A related argument is to accept that 80 % or more of research findings are false, but then to turn it around and praise that this means that 20 % of our research is correct: Isn’t this a remarkable success rate?
Ioannidis and many others quantitatively demonstrate that due to correctable flaws in the system (bias, low power, etc.) we waste resources and potentially put patients in danger (forget about the 80 % figure). The argument that this isn’t such a bad track record after all stipulates that we shouldn’t worry, because history of science tells us that all theories at some point have been superseded (and thereby sometimes rejected) by the progress of future generations of scientists. Come on! The trick of this argument is to subliminally change subject, from exposing questionable research practice to epistemology.
6. “The crusaders are only tinkering with the symptoms”
Here comes another argument against focusing on irreproducibility, bias, flawed statistics, etc.:
‘The crusaders’ are stuck with the symptoms, instead of attacking the root of the problem. Interestingly, those who use this argument almost never go on and expose such a cause of the causes. It is an unfair argument for two reasons: Many of the articles concerned with the current state of biomedical research put their finger in the wound(s): pressure to publish, wrong incentives, deficient training, etc. In addition, only by exposing the flaws (symptoms) we will be able to convince all stakeholders (researchers, university administrators, editors, funders etc.) to attack the root causes. And this is what is currently happening.
7. “Scientific misconduct is the real problem”
Media attention is focused on spectacular cases of fraud. Teaching of Good scientific practice (GSP) and its written rules and regulations are strongly biased towards the prevention of falsification, fabrication, and plagiarism.
Many researchers who deny that there is a more general problem with the biomedical scientific enterprise argue that we should concentrate on preventing scientific misconduct, as misbehaving researchers taint the public perception of science and scientists.

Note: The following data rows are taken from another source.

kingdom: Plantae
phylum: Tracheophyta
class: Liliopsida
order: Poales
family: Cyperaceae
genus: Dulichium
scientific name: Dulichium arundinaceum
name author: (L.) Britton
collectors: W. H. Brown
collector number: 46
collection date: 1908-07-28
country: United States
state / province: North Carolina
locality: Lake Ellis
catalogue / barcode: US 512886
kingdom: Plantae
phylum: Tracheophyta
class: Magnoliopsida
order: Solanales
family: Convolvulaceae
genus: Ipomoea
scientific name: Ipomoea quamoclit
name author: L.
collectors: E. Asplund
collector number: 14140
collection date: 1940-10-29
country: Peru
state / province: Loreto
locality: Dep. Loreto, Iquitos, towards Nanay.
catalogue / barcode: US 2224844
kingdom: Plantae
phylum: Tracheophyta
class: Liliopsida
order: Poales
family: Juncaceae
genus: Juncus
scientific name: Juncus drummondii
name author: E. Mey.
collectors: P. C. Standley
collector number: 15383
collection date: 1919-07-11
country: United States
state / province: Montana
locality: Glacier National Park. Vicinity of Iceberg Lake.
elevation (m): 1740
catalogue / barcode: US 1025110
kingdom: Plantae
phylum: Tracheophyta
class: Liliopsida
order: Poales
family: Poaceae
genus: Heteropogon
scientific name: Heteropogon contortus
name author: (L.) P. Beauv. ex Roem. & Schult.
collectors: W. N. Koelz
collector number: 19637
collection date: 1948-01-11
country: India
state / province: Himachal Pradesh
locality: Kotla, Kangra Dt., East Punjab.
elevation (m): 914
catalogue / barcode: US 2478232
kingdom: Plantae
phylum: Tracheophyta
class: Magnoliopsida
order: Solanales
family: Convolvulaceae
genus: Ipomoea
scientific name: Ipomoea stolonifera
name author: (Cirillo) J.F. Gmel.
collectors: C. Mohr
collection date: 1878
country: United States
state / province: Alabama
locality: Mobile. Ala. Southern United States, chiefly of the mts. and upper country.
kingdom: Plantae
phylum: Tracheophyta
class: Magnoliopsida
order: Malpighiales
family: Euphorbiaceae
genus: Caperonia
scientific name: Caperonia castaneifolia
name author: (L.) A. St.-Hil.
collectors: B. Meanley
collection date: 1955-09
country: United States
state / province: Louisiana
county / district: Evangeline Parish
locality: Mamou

There is nothing wrong with preventing and exposing misconduct. But while it is clear that published cases of misconduct are on the rise, it is unclear whether this is based on increased incidence, or on increased scrutiny and media attention. Scientific misconduct is just the tip of an iceberg, if anything it is a sign or symptom of something bigger. Under water linger the “gray area” of questionable practice as well as an even bigger chunk of clearly faulty practice which is sanctioned because everyone engages in it and journals publish it. In that sense ‘misconduct’ is a red herring. It distracts us from tackling more widespread practices, and the root causes (see above).